# Exercise goal
From the first entry to the last, restate everything word for word and exclude pictures.

# Recorded information

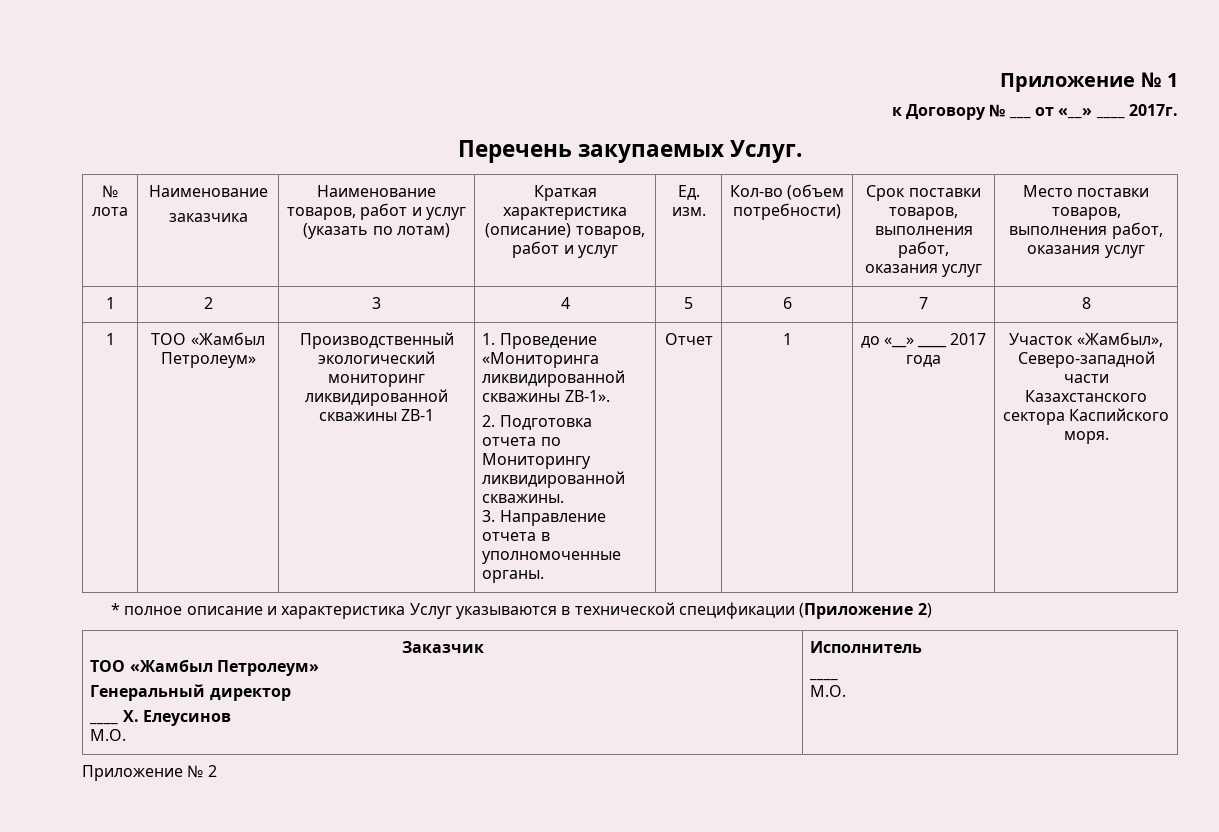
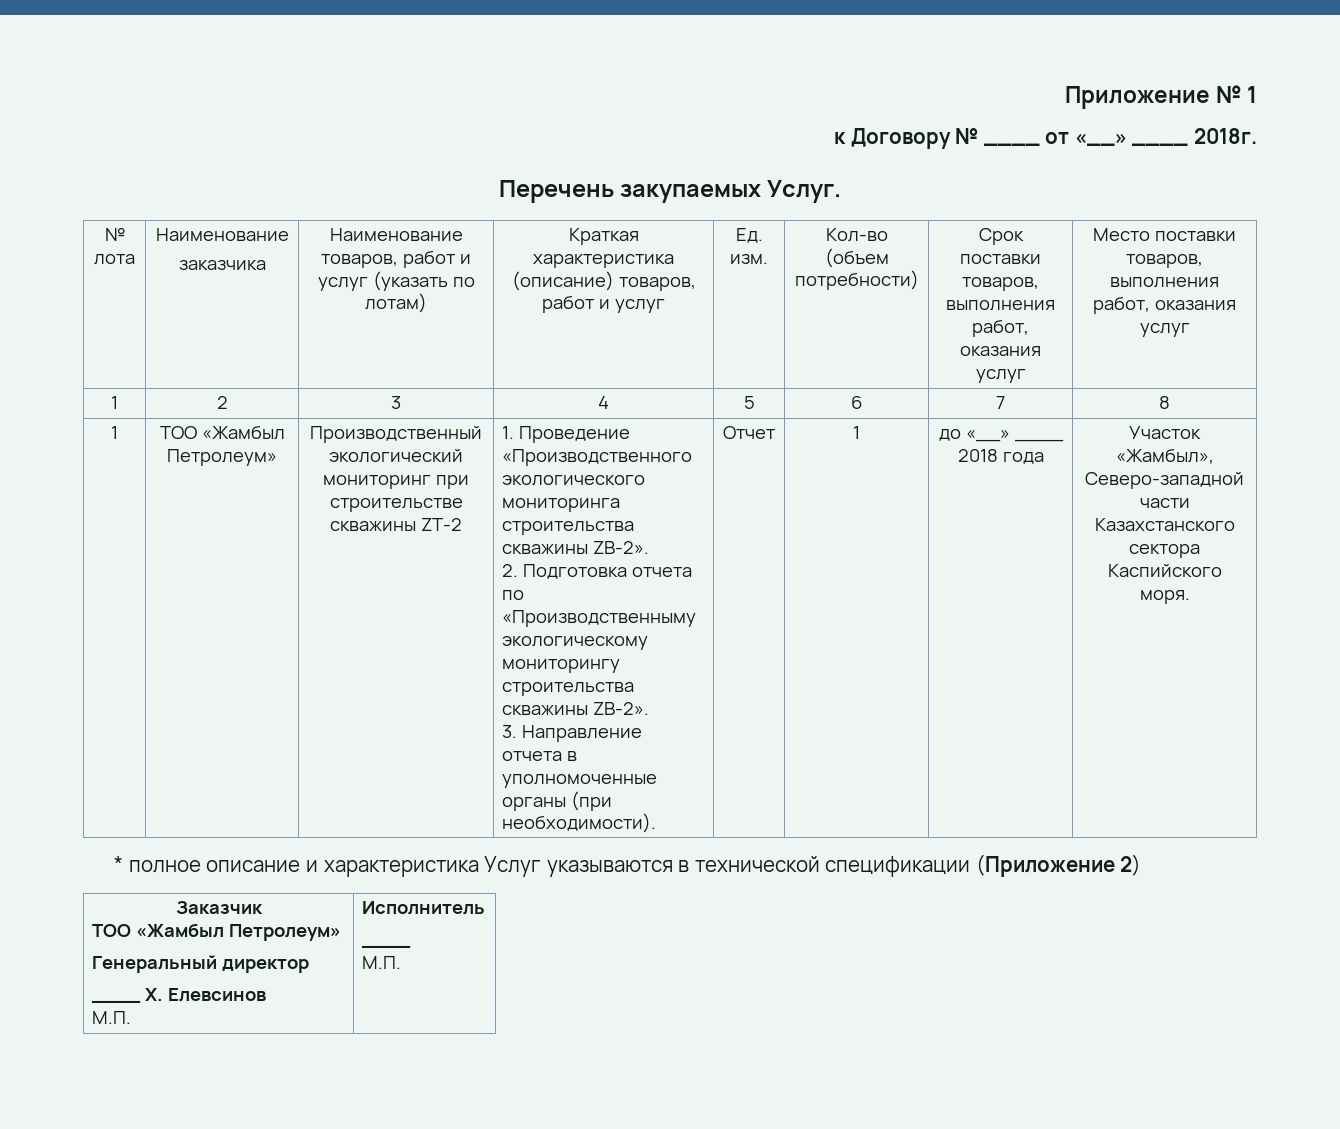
[1008,116,1031,119] ___ -> [983,143,1040,146] ____
[1129,104,1179,116] 2017г. -> [1194,128,1257,144] 2018г.
[305,389,448,406] [318,409,435,421] [482,333,597,349] [482,352,600,368] [482,370,626,387] [482,390,610,402] [482,415,592,430] [482,437,561,446] [482,453,592,469] [482,471,626,488] [482,494,565,503] ликвидированной скважины ZB-1 | 1. Проведение «Мониторинга ликвидированной скважины ZB-1». // 2. Подготовка отчета по Мониторингу ликвидированной скважины. -> [435,475,469,489] [329,498,463,512] [330,518,462,531] [501,426,630,443] [501,449,692,466] [501,475,645,486] [501,498,620,512] [501,521,634,535] [501,541,649,554] [501,564,692,579] [501,590,524,600] [501,610,696,627] [501,636,648,650] [501,659,620,673] [501,682,634,696] [501,702,649,715] при строительстве скважины ZT-2 | 1. Проведение «Производственного экологического мониторинга строительства скважины ZВ-2». // 2. Подготовка отчета по «Производственныму экологическому мониторингу строительства скважины ZВ-2».
[482,570,545,583] органы. -> [501,791,612,811] [501,813,656,833] органы (при необходимости).
[950,333,987,345] 2017 -> [957,449,998,462] 2018
[142,710,231,726] [90,729,127,741] Елеусинов // М.О. -> [167,988,266,1002] [91,1011,131,1024] Елевсинов // М.П.
[810,685,847,697] [82,765,217,781] М.О. // Приложение № 2 -> [361,956,401,969] М.П.

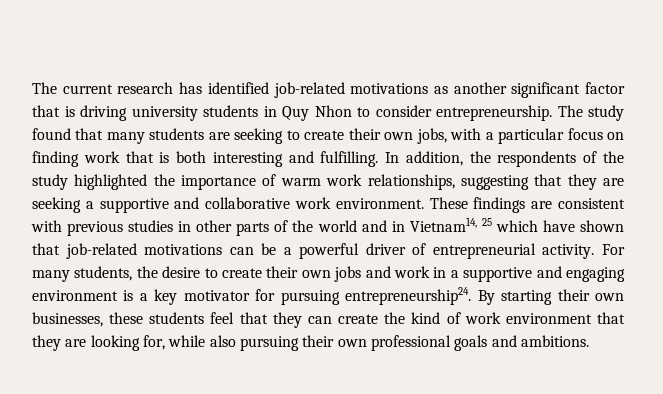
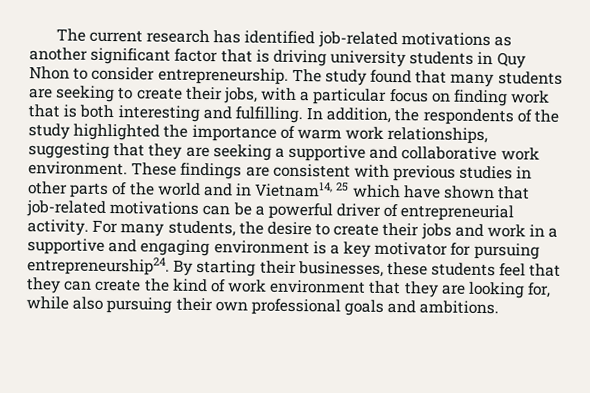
[384,132,414,140] own -> (223, 93) none
[301,270,331,278] own -> (420, 229) none
[595,293,624,301] own -> (297, 267) none

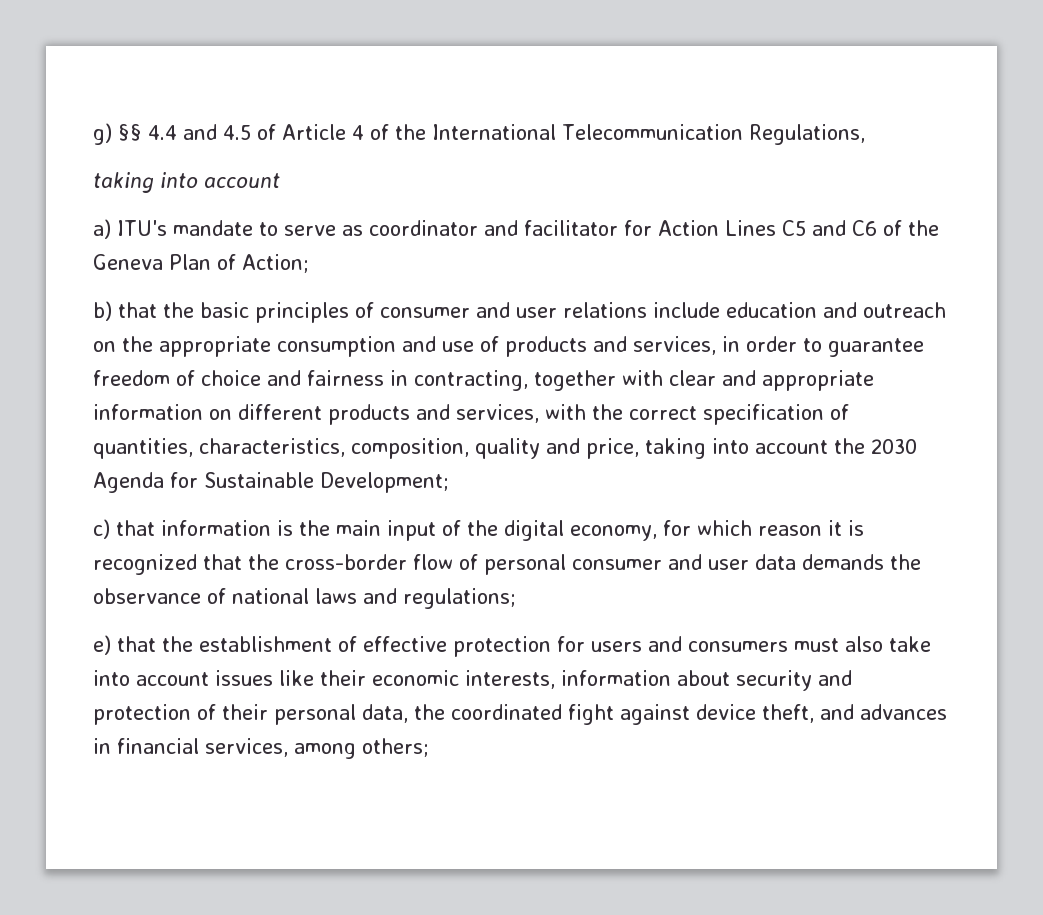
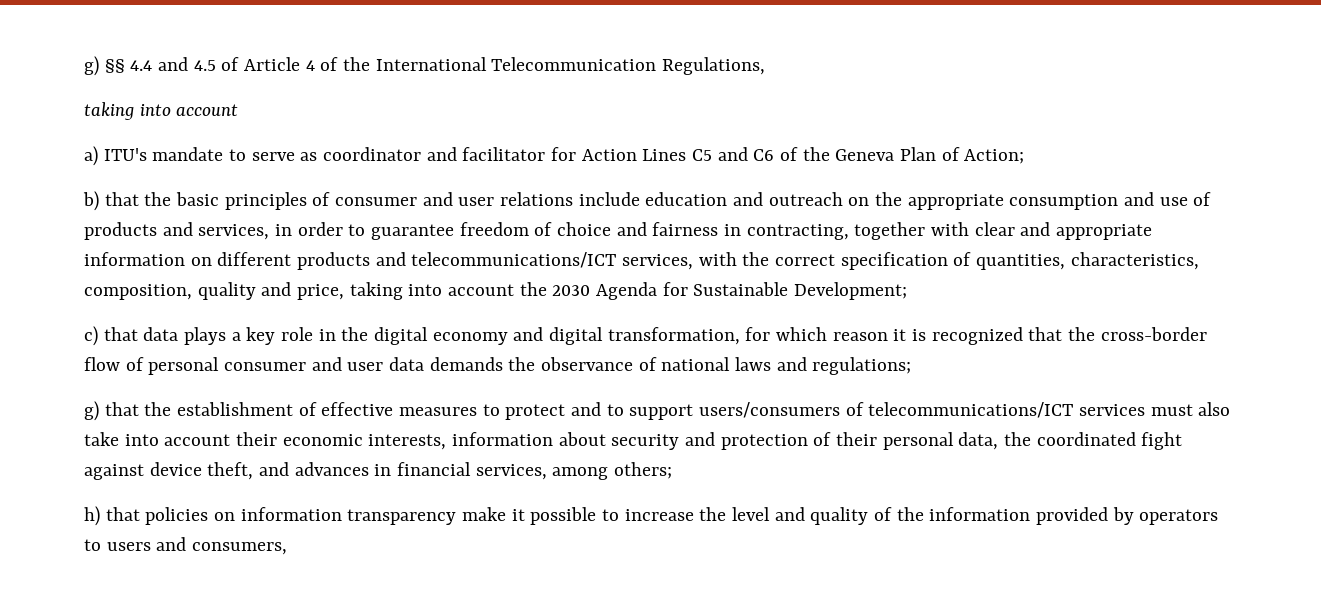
(450, 412) none -> [411,252,617,268] telecommunications/ICT
[161,520,657,541] information is the main input of the digital economy, -> [143,327,740,345] data plays a key role in the digital economy and digital transformation,
[93,635,111,655] e) -> [84,401,99,421] g)
[453,636,788,657] protection for users and consumers -> [399,402,1146,420] measures to protect and to support users/consumers of telecommunications/ICT services
[215,670,314,686] issues like -> (231, 440) none
(429, 747) none -> [84,506,1219,526] [84,537,288,555] // h) that policies on information transparency make it possible to increase the level and quality of the information provided by operators to users and consumers,

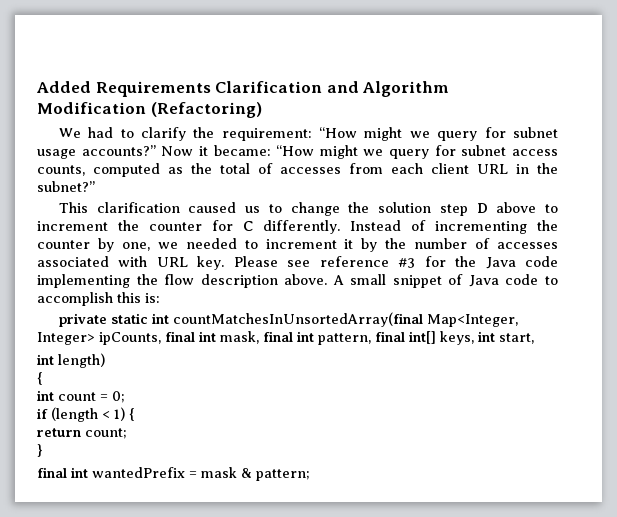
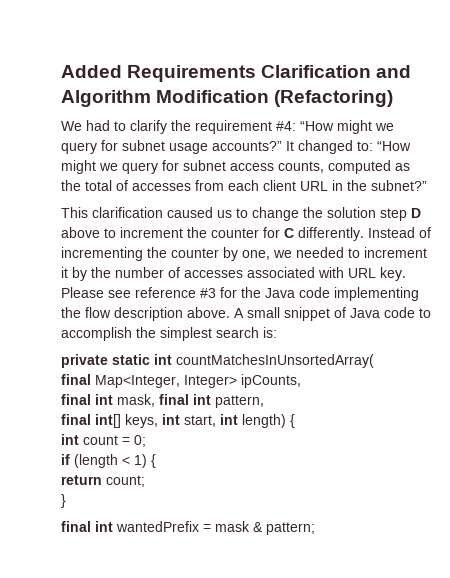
[221,128,312,141] requirement: -> [195,120,296,134] requirement #4:
[161,145,271,156] Now it became: -> [286,140,373,154] It changed to:
[117,292,141,303] this -> [136,327,259,341] the simplest search
[172,312,423,327] countMatchesInUnsortedArray(final -> [176,354,374,368] [61,374,91,385] countMatchesInUnsortedArray( // final
(161, 338) none -> (301, 381) //
(371, 339) none -> (264, 401) //
(534, 338) // -> (216, 421) none
(105, 360) // -> (286, 421) none

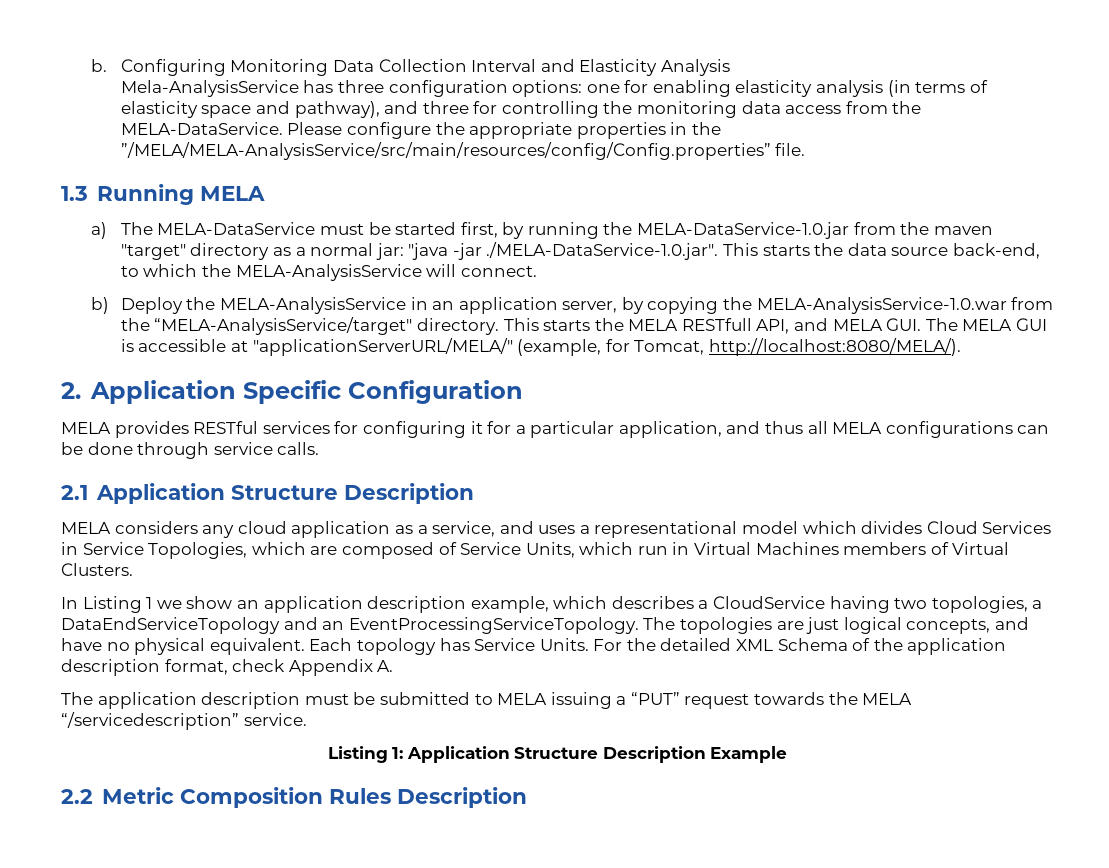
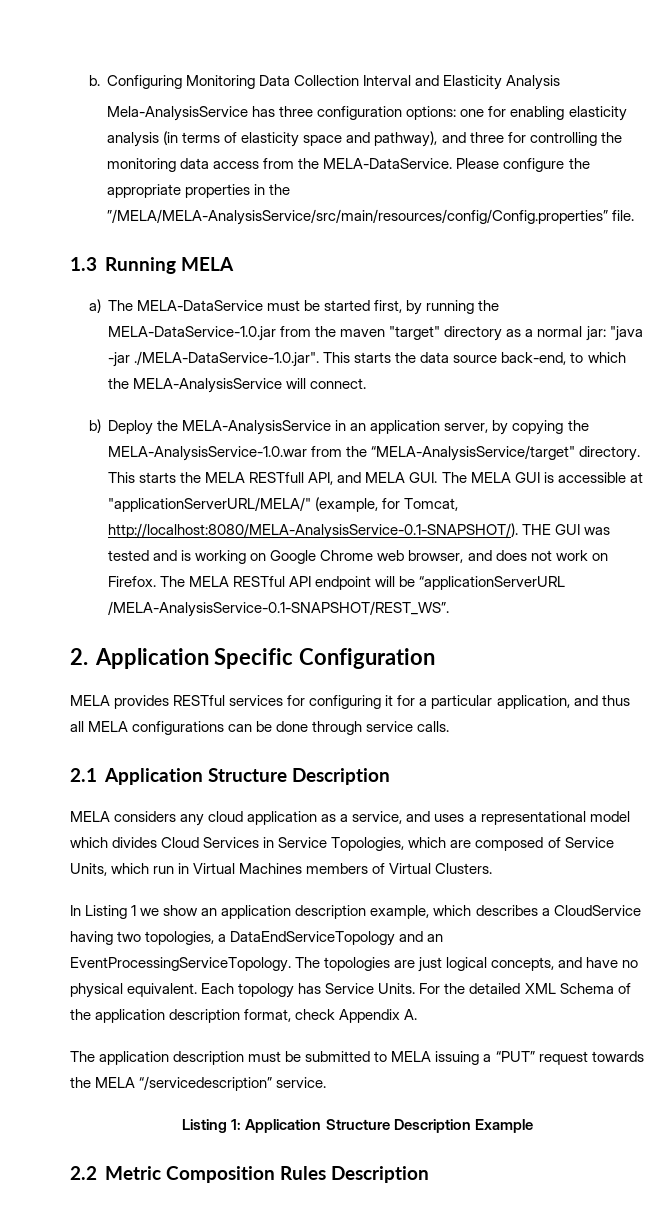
[708,338,961,356] http://localhost:8080/MELA/). -> [108,523,611,539] [108,550,608,564] [108,576,566,590] [108,601,450,617] http://localhost:8080/MELA-AnalysisService-0.1-SNAPSHOT/). THE GUI was tested and is working on Google Chrome web browser, and does not work on Firefox. The MELA RESTful API endpoint will be “applicationServerURL /MELA-AnalysisService-0.1-SNAPSHOT/REST_WS”.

# Response to this exercise
[1008,116,1031,119] ___ -> [983,143,1040,146] ____
[1129,104,1179,116] 2017г. -> [1194,128,1257,144] 2018г.
[305,389,448,406] [318,409,435,421] [482,333,597,349] [482,352,600,368] [482,370,626,387] [482,390,610,402] [482,415,592,430] [482,437,561,446] [482,453,592,469] [482,471,626,488] [482,494,565,503] ликвидированной скважины ZB-1 | 1. Проведение «Мониторинга ликвидированной скважины ZB-1». // 2. Подготовка отчета по Мониторингу ликвидированной скважины. -> [435,475,469,489] [329,498,463,512] [330,518,462,531] [501,426,630,443] [501,449,692,466] [501,475,645,486] [501,498,620,512] [501,521,634,535] [501,541,649,554] [501,564,692,579] [501,590,524,600] [501,610,696,627] [501,636,648,650] [501,659,620,673] [501,682,634,696] [501,702,649,715] при строительстве скважины ZT-2 | 1. Проведение «Производственного экологического мониторинга строительства скважины ZВ-2». // 2. Подготовка отчета по «Производственныму экологическому мониторингу строительства скважины ZВ-2».
[482,570,545,583] органы. -> [501,791,612,811] [501,813,656,833] органы (при необходимости).
[950,333,987,345] 2017 -> [957,449,998,462] 2018
[142,710,231,726] [90,729,127,741] Елеусинов // М.О. -> [167,988,266,1002] [91,1011,131,1024] Елевсинов // М.П.
[810,685,847,697] [82,765,217,781] М.О. // Приложение № 2 -> [361,956,401,969] М.П.

[384,132,414,140] own -> (223, 93) none
[301,270,331,278] own -> (420, 229) none
[595,293,624,301] own -> (297, 267) none

(450, 412) none -> [411,252,617,268] telecommunications/ICT
[161,520,657,541] information is the main input of the digital economy, -> [143,327,740,345] data plays a key role in the digital economy and digital transformation,
[93,635,111,655] e) -> [84,401,99,421] g)
[453,636,788,657] protection for users and consumers -> [399,402,1146,420] measures to protect and to support users/consumers of telecommunications/ICT services
[215,670,314,686] issues like -> (231, 440) none
(429, 747) none -> [84,506,1219,526] [84,537,288,555] // h) that policies on information transparency make it possible to increase the level and quality of the information provided by operators to users and consumers,

[221,128,312,141] requirement: -> [195,120,296,134] requirement #4:
[161,145,271,156] Now it became: -> [286,140,373,154] It changed to:
[117,292,141,303] this -> [136,327,259,341] the simplest search
[172,312,423,327] countMatchesInUnsortedArray(final -> [176,354,374,368] [61,374,91,385] countMatchesInUnsortedArray( // final
(161, 338) none -> (301, 381) //
(371, 339) none -> (264, 401) //
(534, 338) // -> (216, 421) none
(105, 360) // -> (286, 421) none

[708,338,961,356] http://localhost:8080/MELA/). -> [108,523,611,539] [108,550,608,564] [108,576,566,590] [108,601,450,617] http://localhost:8080/MELA-AnalysisService-0.1-SNAPSHOT/). THE GUI was tested and is working on Google Chrome web browser, and does not work on Firefox. The MELA RESTful API endpoint will be “applicationServerURL /MELA-AnalysisService-0.1-SNAPSHOT/REST_WS”.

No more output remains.